Google has rolled out a new feature in its Gemini app that wants to reshape how students prepare for exams. Called study notebooks, it turns any subject into a personalized, adaptive learning space built around the individual. So instead of staring at a blank page, learners get a clear path from the very first tap.
The setup starts with an honest look at where you stand. You upload your syllabus, notes, or reading materials, and Gemini generates a diagnostic quiz to establish your baseline. From there it pinpoints your exact strengths and weaknesses, which replaces the usual guessing game with a tailored plan. As a result, you spend your energy where it actually counts.
The lessons themselves stay refreshingly manageable. Gemini crafts short, bite-sized lessons aimed squarely at your gaps, each one carrying practice quizzes drawn from your uploaded materials. You can pause mid-lesson to ask questions without leaving the notebook, which keeps the momentum going. Google says richer visuals like diagrams and interactive graphics arrive later this summer.
Behind the scenes, the tool does something genuinely clever.
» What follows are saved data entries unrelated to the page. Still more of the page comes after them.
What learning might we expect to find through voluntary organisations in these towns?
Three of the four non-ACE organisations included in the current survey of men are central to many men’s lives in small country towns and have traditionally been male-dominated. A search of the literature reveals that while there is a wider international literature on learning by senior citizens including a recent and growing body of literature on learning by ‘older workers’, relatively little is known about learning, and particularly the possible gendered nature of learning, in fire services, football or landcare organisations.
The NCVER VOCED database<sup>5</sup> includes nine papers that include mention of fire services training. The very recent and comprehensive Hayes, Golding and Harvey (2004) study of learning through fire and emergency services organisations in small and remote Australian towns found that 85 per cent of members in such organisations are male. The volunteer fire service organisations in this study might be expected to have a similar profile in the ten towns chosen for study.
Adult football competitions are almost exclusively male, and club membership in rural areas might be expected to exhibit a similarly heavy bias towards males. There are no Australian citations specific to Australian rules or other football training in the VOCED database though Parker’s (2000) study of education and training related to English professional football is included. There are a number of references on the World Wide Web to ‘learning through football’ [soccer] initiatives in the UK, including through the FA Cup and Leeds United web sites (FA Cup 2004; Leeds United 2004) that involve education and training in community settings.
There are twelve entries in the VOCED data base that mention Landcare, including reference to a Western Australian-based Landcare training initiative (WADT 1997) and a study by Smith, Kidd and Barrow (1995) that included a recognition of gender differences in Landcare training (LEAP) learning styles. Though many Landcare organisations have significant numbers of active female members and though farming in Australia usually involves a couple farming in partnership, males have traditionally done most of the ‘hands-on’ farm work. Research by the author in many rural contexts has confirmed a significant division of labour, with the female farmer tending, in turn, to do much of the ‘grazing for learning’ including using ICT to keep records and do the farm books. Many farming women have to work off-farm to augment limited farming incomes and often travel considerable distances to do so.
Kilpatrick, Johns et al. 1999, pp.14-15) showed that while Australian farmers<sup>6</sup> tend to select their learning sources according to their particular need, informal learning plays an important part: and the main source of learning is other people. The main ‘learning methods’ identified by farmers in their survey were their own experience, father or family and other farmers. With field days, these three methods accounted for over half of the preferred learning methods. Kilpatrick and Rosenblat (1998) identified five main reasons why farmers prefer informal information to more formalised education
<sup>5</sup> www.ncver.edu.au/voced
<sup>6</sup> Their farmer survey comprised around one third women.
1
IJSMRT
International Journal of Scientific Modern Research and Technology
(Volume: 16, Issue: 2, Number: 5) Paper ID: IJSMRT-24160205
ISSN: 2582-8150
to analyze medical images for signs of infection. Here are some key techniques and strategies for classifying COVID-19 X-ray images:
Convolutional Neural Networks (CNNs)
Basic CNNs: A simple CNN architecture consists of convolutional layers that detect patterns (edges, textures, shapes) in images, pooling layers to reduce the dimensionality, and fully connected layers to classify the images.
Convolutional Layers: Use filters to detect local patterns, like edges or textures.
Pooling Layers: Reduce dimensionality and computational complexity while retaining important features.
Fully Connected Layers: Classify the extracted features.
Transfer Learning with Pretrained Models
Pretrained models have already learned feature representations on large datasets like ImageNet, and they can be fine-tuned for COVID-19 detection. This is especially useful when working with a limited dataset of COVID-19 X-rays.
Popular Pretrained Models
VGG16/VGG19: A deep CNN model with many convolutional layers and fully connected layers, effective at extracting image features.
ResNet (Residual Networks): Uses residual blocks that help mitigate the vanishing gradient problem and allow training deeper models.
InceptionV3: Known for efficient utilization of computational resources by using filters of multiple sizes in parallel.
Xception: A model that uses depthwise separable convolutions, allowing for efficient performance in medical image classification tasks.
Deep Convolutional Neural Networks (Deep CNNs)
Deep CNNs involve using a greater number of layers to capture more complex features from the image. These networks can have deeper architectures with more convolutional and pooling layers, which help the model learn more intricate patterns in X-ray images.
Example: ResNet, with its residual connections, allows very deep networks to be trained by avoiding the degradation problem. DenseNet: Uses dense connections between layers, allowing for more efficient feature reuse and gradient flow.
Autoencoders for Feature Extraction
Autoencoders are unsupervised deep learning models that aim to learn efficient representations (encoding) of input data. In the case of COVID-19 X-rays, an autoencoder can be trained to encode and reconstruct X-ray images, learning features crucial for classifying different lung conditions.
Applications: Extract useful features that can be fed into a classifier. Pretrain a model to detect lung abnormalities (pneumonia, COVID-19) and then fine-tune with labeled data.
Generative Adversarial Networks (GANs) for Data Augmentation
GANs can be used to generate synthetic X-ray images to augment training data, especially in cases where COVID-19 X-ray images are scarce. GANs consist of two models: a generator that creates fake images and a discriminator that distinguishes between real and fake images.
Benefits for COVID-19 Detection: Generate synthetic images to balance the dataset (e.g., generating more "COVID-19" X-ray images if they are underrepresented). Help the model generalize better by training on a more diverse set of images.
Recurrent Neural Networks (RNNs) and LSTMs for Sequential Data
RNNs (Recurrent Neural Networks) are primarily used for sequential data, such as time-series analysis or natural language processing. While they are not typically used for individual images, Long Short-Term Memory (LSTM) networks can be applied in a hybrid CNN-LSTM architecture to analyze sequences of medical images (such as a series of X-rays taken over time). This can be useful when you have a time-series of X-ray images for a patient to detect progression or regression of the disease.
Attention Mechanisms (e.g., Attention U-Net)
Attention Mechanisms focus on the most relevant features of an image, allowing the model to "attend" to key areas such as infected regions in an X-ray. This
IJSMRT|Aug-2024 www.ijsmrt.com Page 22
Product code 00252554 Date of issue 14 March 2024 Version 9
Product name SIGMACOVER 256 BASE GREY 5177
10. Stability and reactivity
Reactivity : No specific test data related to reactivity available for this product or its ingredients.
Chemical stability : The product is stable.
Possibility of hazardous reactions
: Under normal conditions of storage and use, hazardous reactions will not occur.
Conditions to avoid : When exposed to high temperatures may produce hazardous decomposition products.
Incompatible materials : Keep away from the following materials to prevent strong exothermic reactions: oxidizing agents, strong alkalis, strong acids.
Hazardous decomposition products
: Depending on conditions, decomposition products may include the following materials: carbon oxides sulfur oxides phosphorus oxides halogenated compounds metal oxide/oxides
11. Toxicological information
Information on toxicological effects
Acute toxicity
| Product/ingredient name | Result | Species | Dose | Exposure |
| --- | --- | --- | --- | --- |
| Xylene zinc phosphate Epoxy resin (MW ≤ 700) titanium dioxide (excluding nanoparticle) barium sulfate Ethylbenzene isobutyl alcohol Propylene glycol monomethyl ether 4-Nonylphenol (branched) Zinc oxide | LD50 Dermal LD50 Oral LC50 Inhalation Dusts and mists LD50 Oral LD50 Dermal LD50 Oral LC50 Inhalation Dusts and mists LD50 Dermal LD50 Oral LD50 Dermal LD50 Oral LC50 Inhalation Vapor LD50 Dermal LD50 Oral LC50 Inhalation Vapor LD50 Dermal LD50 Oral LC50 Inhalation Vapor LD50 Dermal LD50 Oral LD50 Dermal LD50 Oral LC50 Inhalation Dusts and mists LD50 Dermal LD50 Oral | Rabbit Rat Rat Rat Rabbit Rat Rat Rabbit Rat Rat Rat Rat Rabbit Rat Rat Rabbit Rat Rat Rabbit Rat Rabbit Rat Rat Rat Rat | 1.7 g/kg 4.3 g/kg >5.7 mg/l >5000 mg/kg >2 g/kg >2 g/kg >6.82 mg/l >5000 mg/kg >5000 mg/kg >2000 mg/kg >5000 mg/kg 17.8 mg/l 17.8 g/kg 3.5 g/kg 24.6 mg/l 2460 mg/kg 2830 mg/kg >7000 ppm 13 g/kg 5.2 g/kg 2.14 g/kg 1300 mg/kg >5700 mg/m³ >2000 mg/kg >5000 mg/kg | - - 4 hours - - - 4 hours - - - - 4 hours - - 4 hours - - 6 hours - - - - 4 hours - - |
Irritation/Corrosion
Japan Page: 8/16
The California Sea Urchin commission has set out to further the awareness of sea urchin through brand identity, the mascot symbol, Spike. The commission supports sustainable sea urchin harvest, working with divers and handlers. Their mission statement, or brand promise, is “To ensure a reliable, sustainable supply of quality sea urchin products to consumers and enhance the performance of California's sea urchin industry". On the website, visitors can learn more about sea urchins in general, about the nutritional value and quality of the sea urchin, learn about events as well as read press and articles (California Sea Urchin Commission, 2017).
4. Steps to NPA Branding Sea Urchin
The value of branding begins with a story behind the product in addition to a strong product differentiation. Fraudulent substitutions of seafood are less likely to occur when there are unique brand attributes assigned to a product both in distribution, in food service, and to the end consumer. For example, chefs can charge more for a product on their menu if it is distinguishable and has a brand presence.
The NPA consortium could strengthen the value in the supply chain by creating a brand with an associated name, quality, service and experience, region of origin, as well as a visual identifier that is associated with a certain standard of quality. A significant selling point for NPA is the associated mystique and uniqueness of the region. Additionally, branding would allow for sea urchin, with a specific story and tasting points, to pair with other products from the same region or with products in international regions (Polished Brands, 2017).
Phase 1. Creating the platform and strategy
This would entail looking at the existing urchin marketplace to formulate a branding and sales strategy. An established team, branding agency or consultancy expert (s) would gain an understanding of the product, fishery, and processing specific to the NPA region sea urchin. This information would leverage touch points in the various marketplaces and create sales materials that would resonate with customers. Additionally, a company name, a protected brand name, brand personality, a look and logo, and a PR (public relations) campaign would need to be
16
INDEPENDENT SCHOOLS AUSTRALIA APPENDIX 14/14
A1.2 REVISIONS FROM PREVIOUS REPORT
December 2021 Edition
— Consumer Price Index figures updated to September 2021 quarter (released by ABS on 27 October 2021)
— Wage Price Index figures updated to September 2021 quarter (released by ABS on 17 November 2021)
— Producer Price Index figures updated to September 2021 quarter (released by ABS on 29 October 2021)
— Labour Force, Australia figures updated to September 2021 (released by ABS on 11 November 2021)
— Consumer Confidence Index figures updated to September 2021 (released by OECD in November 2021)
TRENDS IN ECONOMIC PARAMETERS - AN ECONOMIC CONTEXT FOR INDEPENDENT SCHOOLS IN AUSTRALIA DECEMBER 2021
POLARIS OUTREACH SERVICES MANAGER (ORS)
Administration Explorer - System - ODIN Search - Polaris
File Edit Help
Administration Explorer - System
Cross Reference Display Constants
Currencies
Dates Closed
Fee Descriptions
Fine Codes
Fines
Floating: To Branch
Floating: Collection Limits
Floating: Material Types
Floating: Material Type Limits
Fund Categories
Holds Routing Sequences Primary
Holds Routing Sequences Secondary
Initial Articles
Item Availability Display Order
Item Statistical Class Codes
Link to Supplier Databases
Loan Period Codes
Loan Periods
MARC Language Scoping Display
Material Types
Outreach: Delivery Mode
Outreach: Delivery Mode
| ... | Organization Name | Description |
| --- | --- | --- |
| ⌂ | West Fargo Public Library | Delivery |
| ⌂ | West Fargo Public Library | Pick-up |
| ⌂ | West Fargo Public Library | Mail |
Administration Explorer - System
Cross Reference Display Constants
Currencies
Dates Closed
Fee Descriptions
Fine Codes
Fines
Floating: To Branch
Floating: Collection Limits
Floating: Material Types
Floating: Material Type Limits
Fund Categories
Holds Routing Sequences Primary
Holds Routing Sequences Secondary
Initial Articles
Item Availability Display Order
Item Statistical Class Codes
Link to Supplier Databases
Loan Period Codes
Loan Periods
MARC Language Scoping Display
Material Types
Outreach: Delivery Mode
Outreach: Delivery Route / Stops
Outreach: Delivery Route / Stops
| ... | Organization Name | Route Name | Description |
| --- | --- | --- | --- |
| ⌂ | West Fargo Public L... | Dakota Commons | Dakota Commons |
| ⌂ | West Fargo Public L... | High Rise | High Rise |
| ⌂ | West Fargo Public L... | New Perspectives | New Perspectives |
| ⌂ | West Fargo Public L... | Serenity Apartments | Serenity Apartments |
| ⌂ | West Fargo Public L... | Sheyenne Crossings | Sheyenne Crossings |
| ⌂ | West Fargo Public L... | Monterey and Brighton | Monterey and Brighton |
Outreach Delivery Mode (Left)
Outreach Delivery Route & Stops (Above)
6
It breaks your goal into more than 100 specific learning objectives, then groups them into topics on a live dashboard. Each objective gets labeled a strength, a focus area, or not started, and the board updates automatically as you finish quizzes. Better still, it ranks your top-priority lessons, so you always know the next step.
The exam-prep angle is where this turns serious for the region. Students can already prepare for the SAT using authoritative questions, and Google confirmed that JEE and NEET support arrives this summer alongside the ACT and GRE. For Pakistani and South Asian students facing brutal entrance tests, a free, structured prep tool could ease both the stress and the cost. Notebooks also sync with NotebookLM, letting learners spin up flashcards and video overviews from the same materials.